Child benefit issues give Ed Miliband victory at his first PMQs
By Tim Montgomerie
After exchanging courtesies and one 'above-politics' question on the Linda Norgrove tragedy, Ed Miliband turned to the issue of child benefit. Hundreds of thousands families where one parent stays at home will lose their child benefit but two-earner families earning twice as much will keep theirs. That's simply not fair, he said.
David Cameron didn't deal with the issue directly but said he didn't think it fair that people earning much less than £44,000 should pay their taxes so that people earning more than £44,000 could receive child benefit.

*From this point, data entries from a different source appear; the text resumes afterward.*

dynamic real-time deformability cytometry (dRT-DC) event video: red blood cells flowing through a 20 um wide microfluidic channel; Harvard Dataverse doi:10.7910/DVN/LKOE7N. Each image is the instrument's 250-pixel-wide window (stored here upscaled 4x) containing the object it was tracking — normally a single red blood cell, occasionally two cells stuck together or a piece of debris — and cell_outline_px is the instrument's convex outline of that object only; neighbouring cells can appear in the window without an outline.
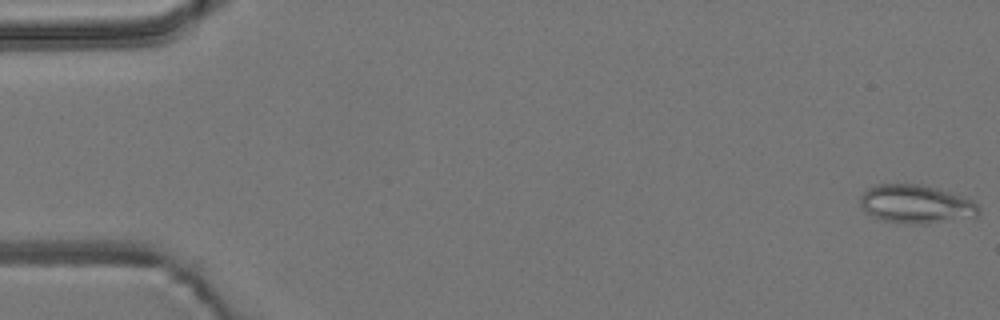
{"species": "common noctule bat (a hibernating species)", "species_latin": "Nyctalus noctula", "temperature_condition": "room temperature", "stored_images_in_passage": 6, "camera_frame_rate_fps": 3000, "um_per_image_px": 0.085, "animal": {"sex": "male", "body_mass_g": 19.2, "forearm_length_mm": 51.8}, "frame": {"image": 1, "passage_image": 1, "time_ms": 0.0, "image_size_px": [1000, 320], "cell_outline_px": [[980, 212], [976, 216], [924, 224], [900, 224], [880, 220], [872, 216], [860, 204], [860, 196], [872, 184], [920, 184], [936, 188], [972, 200], [980, 208]], "centroid_in_image_um": [77.82, 17.35], "position_along_channel_um": 7.2, "area_um2": 26.53}}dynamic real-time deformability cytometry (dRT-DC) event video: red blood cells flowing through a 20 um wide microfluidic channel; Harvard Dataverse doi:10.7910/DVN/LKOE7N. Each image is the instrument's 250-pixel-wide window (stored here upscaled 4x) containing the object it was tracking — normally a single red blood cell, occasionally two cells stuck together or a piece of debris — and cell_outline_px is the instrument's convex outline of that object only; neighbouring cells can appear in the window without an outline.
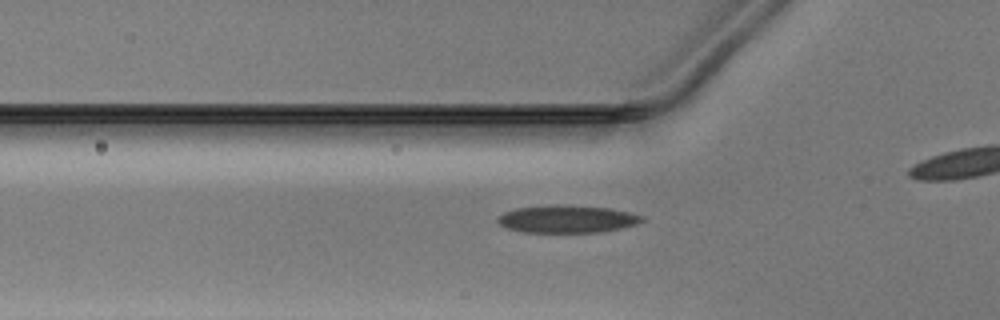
{"species": "Egyptian fruit bat (a non-hibernating species)", "species_latin": "Rousettus aegyptiacus", "temperature_condition": "warm", "stored_images_in_passage": 33, "camera_frame_rate_fps": 3000, "um_per_image_px": 0.085, "animal": {"sex": "male"}, "frame": {"image": 1, "passage_image": 8, "time_ms": 2.333, "image_size_px": [1000, 320], "cell_outline_px": [[644, 220], [636, 224], [620, 228], [600, 232], [524, 232], [504, 228], [496, 220], [496, 216], [504, 212], [516, 208], [556, 204], [612, 208], [644, 216]], "centroid_in_image_um": [48.16, 18.61], "position_along_channel_um": 77.6, "area_um2": 23.29}}
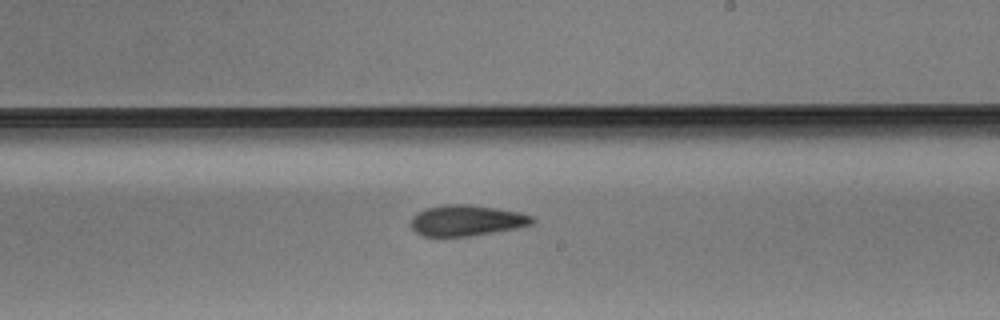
{"frame": {"image": 2, "passage_image": 21, "time_ms": 6.667, "image_size_px": [1000, 320], "cell_outline_px": [[536, 220], [532, 224], [516, 228], [472, 236], [420, 236], [412, 228], [412, 216], [416, 212], [424, 208], [444, 204], [468, 204], [496, 208], [520, 212], [532, 216]], "centroid_in_image_um": [39.65, 18.73], "position_along_channel_um": 249.4, "area_um2": 21.96}}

The new Leader of the Opposition quoted pre-election words from David Cameron at a meeting of 'Cameron Direct' in which he promised to protect child benefit. 'I agree with the Prime Minister, he joked, does he?'.
Mr Miliband says that the child benefit being taken away from a single earner couple on £33,000 after tax, with three children, is equivalent to 6p on income tax.

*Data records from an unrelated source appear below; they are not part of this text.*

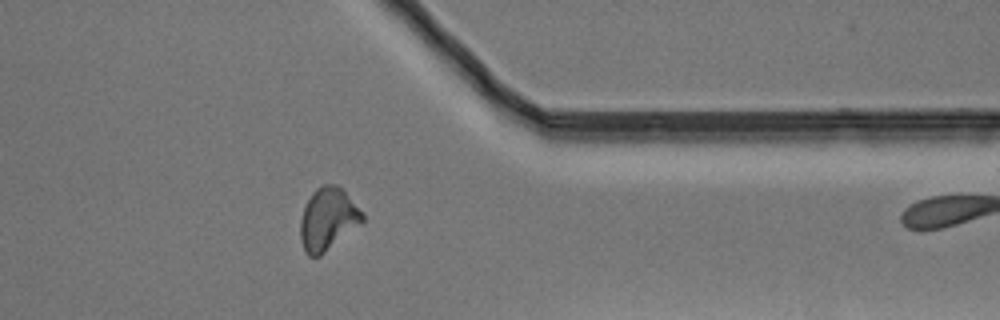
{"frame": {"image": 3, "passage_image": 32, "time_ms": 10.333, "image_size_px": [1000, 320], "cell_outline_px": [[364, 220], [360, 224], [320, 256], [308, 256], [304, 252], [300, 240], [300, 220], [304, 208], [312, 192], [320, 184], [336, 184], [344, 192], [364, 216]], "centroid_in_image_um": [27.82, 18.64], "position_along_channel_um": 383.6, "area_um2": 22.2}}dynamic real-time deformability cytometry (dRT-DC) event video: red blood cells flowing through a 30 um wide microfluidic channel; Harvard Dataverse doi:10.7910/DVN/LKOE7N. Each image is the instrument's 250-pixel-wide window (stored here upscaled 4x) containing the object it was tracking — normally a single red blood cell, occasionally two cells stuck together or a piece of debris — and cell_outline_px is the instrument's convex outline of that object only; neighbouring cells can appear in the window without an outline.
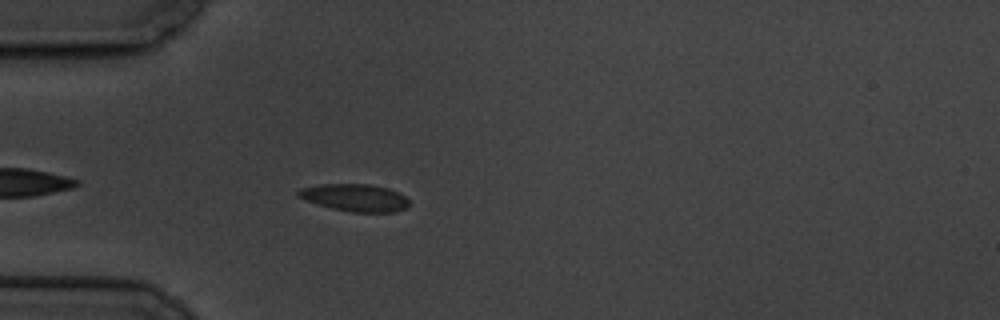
{"species": "common noctule bat (a hibernating species)", "species_latin": "Nyctalus noctula", "temperature_condition": "cold", "stored_images_in_passage": 4, "camera_frame_rate_fps": 3000, "um_per_image_px": 0.085, "animal": {"sex": "male", "body_mass_g": 19.5, "forearm_length_mm": 54.6}, "frame": {"image": 1, "passage_image": 4, "time_ms": 3.667, "image_size_px": [1000, 320], "cell_outline_px": [[408, 204], [404, 208], [396, 212], [352, 212], [332, 208], [296, 196], [296, 192], [300, 188], [320, 184], [368, 184], [388, 188], [404, 196], [408, 200]], "centroid_in_image_um": [30.15, 16.79], "position_along_channel_um": 54.8, "area_um2": 17.4}}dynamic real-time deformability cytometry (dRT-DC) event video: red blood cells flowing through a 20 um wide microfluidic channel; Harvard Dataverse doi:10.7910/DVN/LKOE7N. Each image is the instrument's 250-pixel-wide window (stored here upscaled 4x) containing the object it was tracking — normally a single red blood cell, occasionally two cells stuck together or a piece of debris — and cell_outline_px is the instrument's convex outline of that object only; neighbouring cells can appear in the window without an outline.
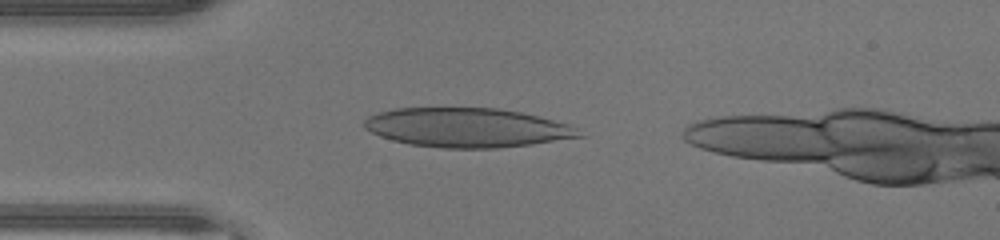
{"species": "human", "species_latin": "Homo sapiens", "temperature_condition": "warm", "stored_images_in_passage": 32, "camera_frame_rate_fps": 3000, "um_per_image_px": 0.085, "donor": {"sex": "male"}, "frame": {"image": 1, "passage_image": 3, "time_ms": 0.667, "image_size_px": [1000, 240], "cell_outline_px": [[584, 136], [532, 144], [496, 148], [444, 148], [408, 144], [392, 140], [380, 136], [364, 128], [364, 120], [368, 116], [376, 112], [392, 108], [496, 108], [520, 112], [568, 124], [576, 128]], "centroid_in_image_um": [39.64, 10.85], "position_along_channel_um": 45.4, "area_um2": 49.01}}
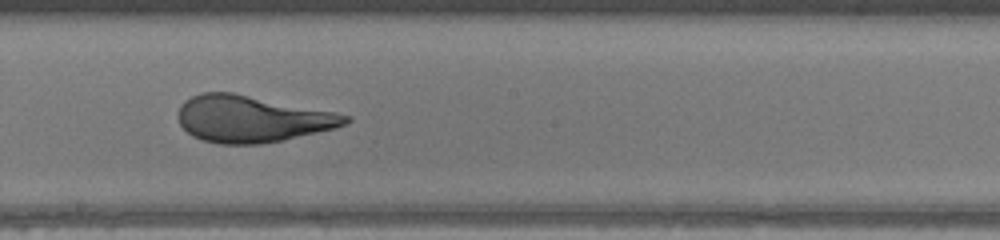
{"frame": {"image": 2, "passage_image": 16, "time_ms": 5.0, "image_size_px": [1000, 240], "cell_outline_px": [[352, 120], [336, 128], [284, 140], [260, 144], [220, 144], [204, 140], [192, 136], [180, 124], [176, 116], [180, 104], [184, 100], [200, 92], [232, 92], [336, 112], [352, 116]], "centroid_in_image_um": [21.4, 10.1], "position_along_channel_um": 226.8, "area_um2": 45.72}}
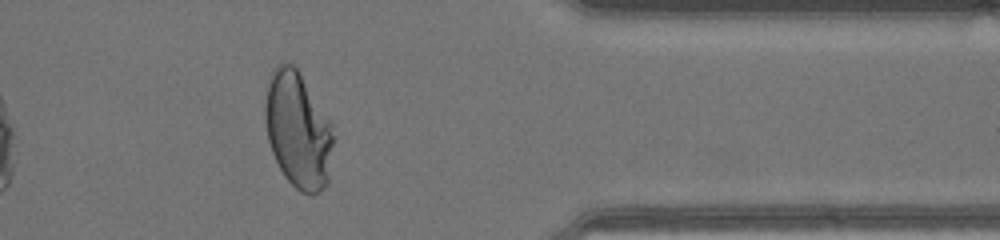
{"frame": {"image": 3, "passage_image": 28, "time_ms": 9.0, "image_size_px": [1000, 240], "cell_outline_px": [[336, 136], [328, 180], [324, 188], [320, 192], [312, 196], [300, 192], [284, 176], [272, 152], [268, 140], [264, 116], [264, 104], [268, 84], [272, 68], [280, 60], [292, 64], [296, 68], [332, 124]], "centroid_in_image_um": [25.34, 11.07], "position_along_channel_um": 386.1, "area_um2": 46.76}}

After David Cameron repeatedly replied by pointing to the need to make tough decisions to tackle the deficit Mr Miliband said it is clear that Mr Cameron has no answer to the specifics on child benefit. The policy was a shambles from the moment it was launched, said Mr Miliband. In his second good joke he suggested the Prime Minister might have preferred the BBC strike to have gone ahead and the Tory conference not to have been reported. The policy should be withdrawn, he ended.
It was a very confident performance from Ed Miliband and the Tory benches looked very uncomfortable. Although David Cameron ended strongly with a list of ways in which Labour had "squeezed the middle" this was a big win for the new Leader of the Opposition. Fortunately most people will have been watching the Chilean miners and it won't be every PMQs that Labour will have such an easy wicket as the issue of child benefit.